**Records contained in a dataset**
= = = = = = =

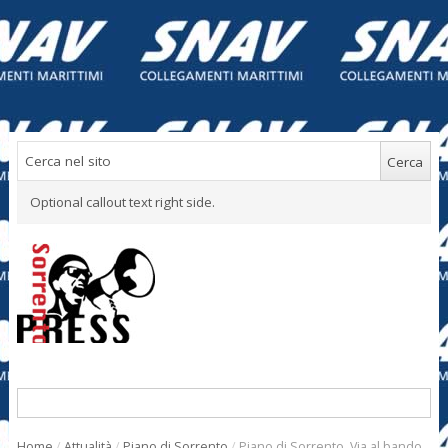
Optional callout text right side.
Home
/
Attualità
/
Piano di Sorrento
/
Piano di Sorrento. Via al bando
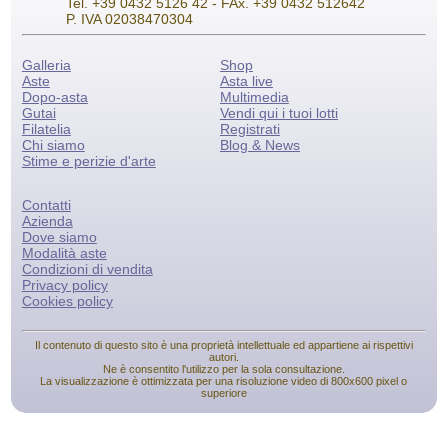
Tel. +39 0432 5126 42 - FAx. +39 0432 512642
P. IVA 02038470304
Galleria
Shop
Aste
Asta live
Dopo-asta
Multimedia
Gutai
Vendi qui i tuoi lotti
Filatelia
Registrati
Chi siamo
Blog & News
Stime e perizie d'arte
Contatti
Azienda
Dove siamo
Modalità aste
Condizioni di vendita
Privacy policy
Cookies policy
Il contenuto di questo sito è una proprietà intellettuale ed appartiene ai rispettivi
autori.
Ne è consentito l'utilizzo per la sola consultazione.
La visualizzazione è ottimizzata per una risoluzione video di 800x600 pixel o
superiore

= = = = = = =

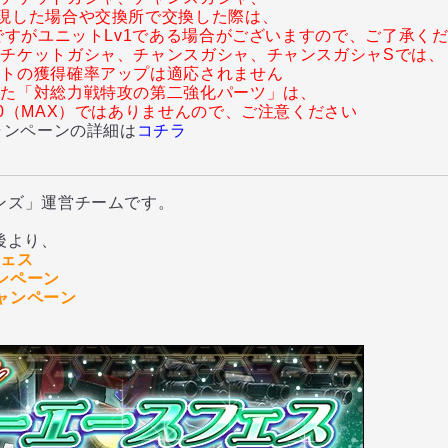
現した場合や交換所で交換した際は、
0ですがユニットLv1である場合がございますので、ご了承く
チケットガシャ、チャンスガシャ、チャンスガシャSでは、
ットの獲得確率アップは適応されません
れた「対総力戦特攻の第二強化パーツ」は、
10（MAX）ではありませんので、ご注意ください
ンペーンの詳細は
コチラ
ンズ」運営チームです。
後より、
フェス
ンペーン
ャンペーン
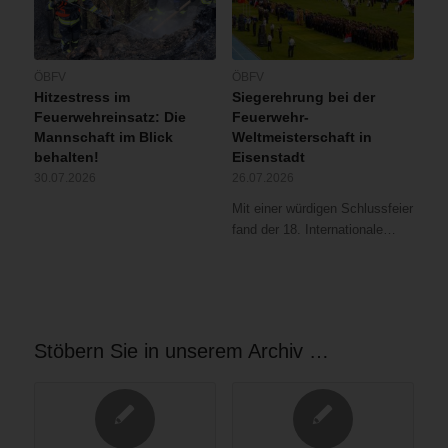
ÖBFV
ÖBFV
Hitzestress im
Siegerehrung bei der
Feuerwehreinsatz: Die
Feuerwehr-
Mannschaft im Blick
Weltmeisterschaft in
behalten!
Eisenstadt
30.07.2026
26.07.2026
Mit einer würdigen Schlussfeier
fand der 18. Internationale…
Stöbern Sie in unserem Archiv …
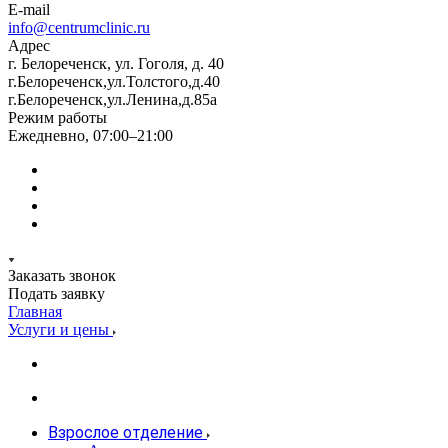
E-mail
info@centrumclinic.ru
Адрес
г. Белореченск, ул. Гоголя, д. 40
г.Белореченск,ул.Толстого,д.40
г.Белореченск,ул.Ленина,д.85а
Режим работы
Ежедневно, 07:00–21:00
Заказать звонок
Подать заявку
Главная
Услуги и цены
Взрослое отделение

= = = = = = =

**ASSIGNMENT**
Search the entries for "Белореченск" and show every line that has it.

**ANSWER TO THIS TASK**
г. Белореченск, ул. Гоголя, д. 40
г.Белореченск,ул.Толстого,д.40
г.Белореченск,ул.Ленина,д.85а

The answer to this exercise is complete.